*Exercise details:*
All that is wanted is the exact text of the lines below from the one with "pinky dip: (302, 150)" through the one with "thumb cmc: (207, 295)", inclusive, minus any pictures.

----- Data for processing

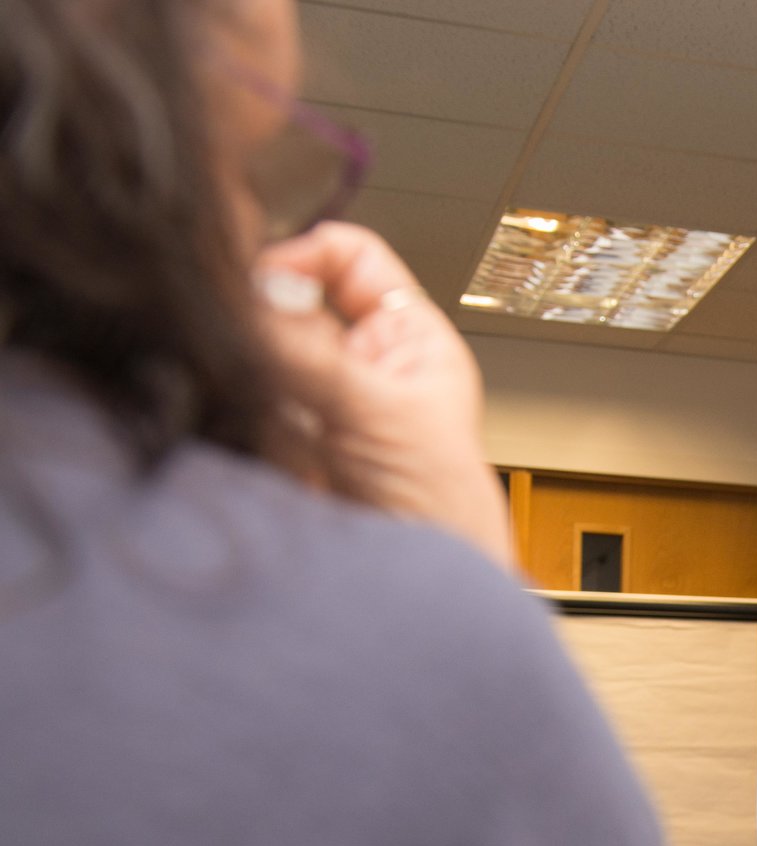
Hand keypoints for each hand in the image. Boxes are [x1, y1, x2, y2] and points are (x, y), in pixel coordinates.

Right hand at [252, 222, 515, 564]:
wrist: (416, 585)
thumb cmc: (438, 505)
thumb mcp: (378, 412)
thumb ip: (311, 353)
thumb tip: (252, 296)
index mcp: (407, 337)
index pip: (351, 256)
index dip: (307, 254)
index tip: (265, 280)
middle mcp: (358, 358)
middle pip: (292, 298)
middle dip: (260, 304)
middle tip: (230, 318)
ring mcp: (315, 395)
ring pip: (257, 343)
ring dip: (241, 351)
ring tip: (236, 371)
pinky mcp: (278, 433)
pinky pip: (236, 389)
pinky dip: (225, 388)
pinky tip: (224, 399)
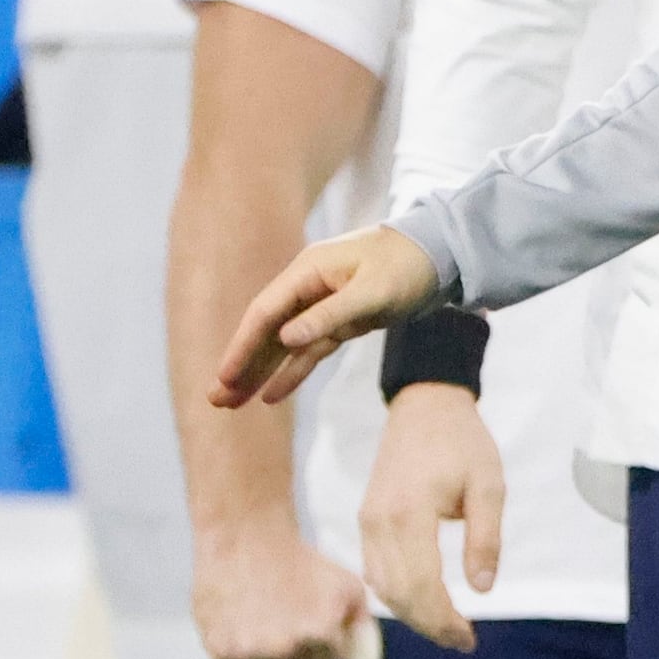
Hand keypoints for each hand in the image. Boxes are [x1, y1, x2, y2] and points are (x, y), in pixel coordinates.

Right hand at [192, 516, 365, 658]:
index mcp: (320, 634)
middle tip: (285, 631)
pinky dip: (235, 657)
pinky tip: (240, 629)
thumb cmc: (302, 561)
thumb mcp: (348, 586)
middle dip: (294, 658)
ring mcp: (250, 651)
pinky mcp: (219, 648)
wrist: (248, 539)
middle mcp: (286, 648)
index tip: (311, 634)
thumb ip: (362, 627)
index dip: (321, 651)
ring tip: (262, 629)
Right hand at [213, 225, 439, 409]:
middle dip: (241, 365)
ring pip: (283, 346)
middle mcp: (308, 287)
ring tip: (230, 403)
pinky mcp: (340, 322)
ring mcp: (322, 306)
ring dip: (258, 373)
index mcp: (308, 271)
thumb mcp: (373, 292)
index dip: (242, 346)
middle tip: (215, 399)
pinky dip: (291, 372)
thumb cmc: (409, 266)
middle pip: (266, 331)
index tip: (225, 376)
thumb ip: (329, 316)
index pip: (265, 313)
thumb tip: (286, 339)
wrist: (443, 255)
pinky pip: (309, 352)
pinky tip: (270, 396)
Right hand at [358, 384, 504, 655]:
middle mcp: (379, 522)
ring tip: (446, 628)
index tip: (469, 638)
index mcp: (410, 513)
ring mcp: (367, 521)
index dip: (442, 619)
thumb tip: (482, 589)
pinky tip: (422, 603)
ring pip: (380, 587)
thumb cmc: (463, 442)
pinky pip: (373, 570)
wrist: (424, 406)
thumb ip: (486, 538)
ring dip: (411, 614)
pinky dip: (395, 594)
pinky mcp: (365, 520)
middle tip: (462, 640)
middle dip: (429, 625)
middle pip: (397, 593)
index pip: (421, 585)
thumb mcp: (489, 486)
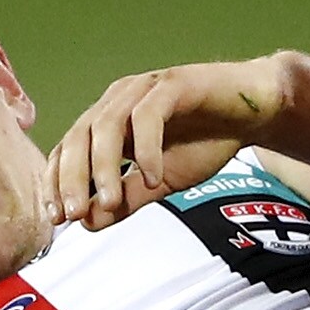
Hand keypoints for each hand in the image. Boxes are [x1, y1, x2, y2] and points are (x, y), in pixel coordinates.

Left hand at [45, 56, 287, 230]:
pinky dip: (146, 149)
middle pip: (79, 137)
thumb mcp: (160, 183)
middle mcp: (118, 101)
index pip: (68, 150)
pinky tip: (152, 178)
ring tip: (109, 202)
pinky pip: (148, 116)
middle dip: (71, 178)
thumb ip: (126, 200)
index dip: (56, 182)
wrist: (253, 114)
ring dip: (104, 167)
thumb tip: (88, 224)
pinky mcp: (172, 84)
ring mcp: (143, 90)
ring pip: (107, 125)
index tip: (57, 218)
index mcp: (108, 122)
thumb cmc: (204, 142)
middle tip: (73, 214)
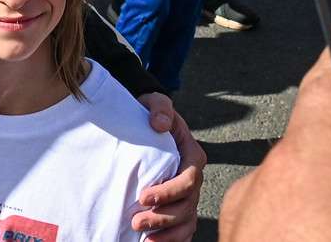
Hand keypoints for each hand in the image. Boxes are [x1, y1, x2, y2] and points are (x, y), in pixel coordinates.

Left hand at [132, 92, 205, 239]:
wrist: (146, 123)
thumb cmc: (152, 113)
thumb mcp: (155, 102)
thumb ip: (160, 108)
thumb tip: (159, 124)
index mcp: (192, 156)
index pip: (188, 180)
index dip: (168, 192)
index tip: (143, 197)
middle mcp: (194, 179)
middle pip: (186, 206)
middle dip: (163, 217)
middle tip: (136, 221)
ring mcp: (187, 196)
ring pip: (186, 222)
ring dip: (167, 233)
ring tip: (145, 239)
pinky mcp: (178, 207)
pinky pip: (183, 229)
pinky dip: (172, 240)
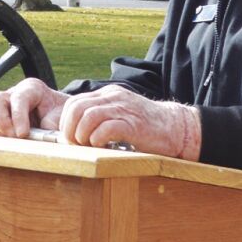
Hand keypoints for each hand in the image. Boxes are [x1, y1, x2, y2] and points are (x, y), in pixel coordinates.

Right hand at [0, 77, 67, 137]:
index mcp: (32, 88)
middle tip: (13, 137)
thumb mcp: (60, 117)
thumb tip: (41, 135)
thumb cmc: (58, 116)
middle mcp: (13, 93)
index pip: (19, 98)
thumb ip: (52, 124)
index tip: (23, 134)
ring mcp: (1, 104)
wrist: (56, 119)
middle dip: (2, 122)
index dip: (18, 117)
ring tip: (7, 140)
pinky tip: (0, 141)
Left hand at [57, 85, 201, 159]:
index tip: (69, 138)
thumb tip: (74, 133)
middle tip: (75, 145)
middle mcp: (114, 98)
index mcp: (108, 94)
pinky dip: (98, 139)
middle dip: (70, 130)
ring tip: (88, 146)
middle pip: (76, 108)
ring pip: (88, 117)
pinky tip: (102, 146)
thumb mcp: (119, 114)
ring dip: (82, 135)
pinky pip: (106, 129)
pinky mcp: (133, 125)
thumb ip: (100, 117)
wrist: (176, 127)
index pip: (73, 103)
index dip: (65, 123)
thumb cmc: (145, 126)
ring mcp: (124, 110)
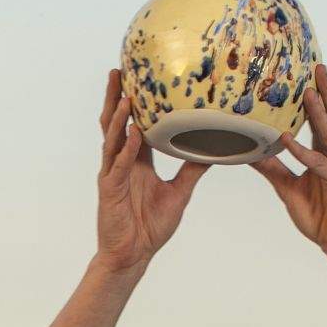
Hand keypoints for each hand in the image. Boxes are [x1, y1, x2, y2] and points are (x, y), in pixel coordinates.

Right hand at [91, 67, 210, 278]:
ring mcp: (113, 175)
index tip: (139, 76)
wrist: (133, 256)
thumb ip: (193, 169)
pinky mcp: (110, 191)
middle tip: (120, 69)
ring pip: (113, 138)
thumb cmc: (150, 227)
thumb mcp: (180, 192)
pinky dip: (126, 148)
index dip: (135, 101)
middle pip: (116, 123)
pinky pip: (119, 165)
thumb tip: (217, 149)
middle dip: (116, 97)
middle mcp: (122, 163)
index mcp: (136, 161)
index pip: (134, 123)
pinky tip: (133, 132)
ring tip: (124, 93)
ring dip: (118, 116)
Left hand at [249, 66, 326, 266]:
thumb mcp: (288, 189)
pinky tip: (286, 138)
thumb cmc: (321, 217)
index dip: (314, 99)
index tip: (303, 77)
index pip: (320, 120)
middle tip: (316, 66)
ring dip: (319, 111)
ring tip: (308, 90)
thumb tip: (250, 154)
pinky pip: (319, 163)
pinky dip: (302, 150)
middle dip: (325, 91)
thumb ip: (273, 170)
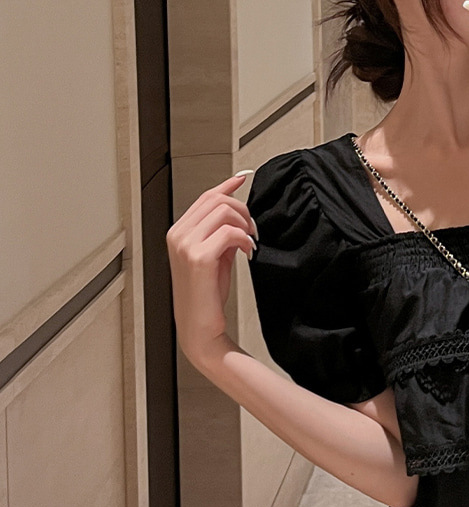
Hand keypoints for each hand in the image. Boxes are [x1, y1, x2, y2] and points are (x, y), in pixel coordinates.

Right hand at [166, 172, 257, 367]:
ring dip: (245, 224)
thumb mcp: (215, 255)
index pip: (205, 197)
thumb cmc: (207, 295)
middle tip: (252, 232)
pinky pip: (230, 232)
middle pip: (216, 199)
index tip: (243, 178)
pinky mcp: (198, 258)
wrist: (201, 328)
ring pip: (224, 211)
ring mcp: (185, 245)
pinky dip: (244, 240)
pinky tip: (247, 253)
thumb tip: (237, 208)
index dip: (227, 185)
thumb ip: (221, 231)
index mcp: (178, 232)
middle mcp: (177, 235)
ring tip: (249, 243)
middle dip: (242, 210)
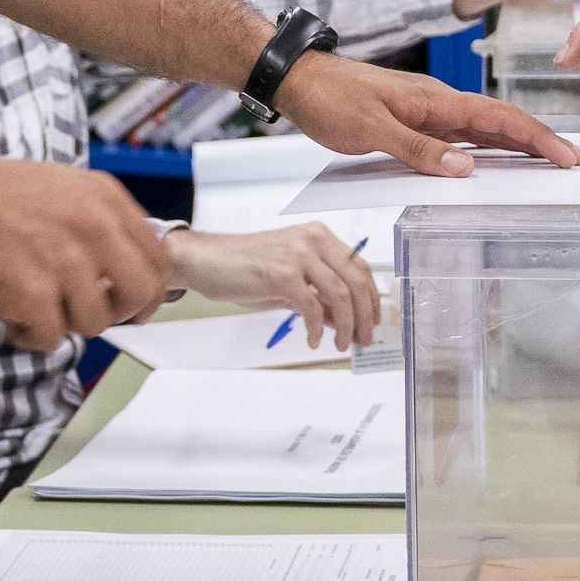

----------

*Solution to the problem:*
pinky dip: (302, 150)
middle dip: (325, 91)
thumb ip: (273, 170)
Hand keypoints for each hand in the image. Boxes are [x1, y1, x2, y2] and points are (x, y), in pixel coordinates.

Right hand at [166, 172, 257, 367]:
ring dip: (245, 224)
thumb mcp: (215, 255)
index pip: (205, 197)
thumb cmc: (207, 295)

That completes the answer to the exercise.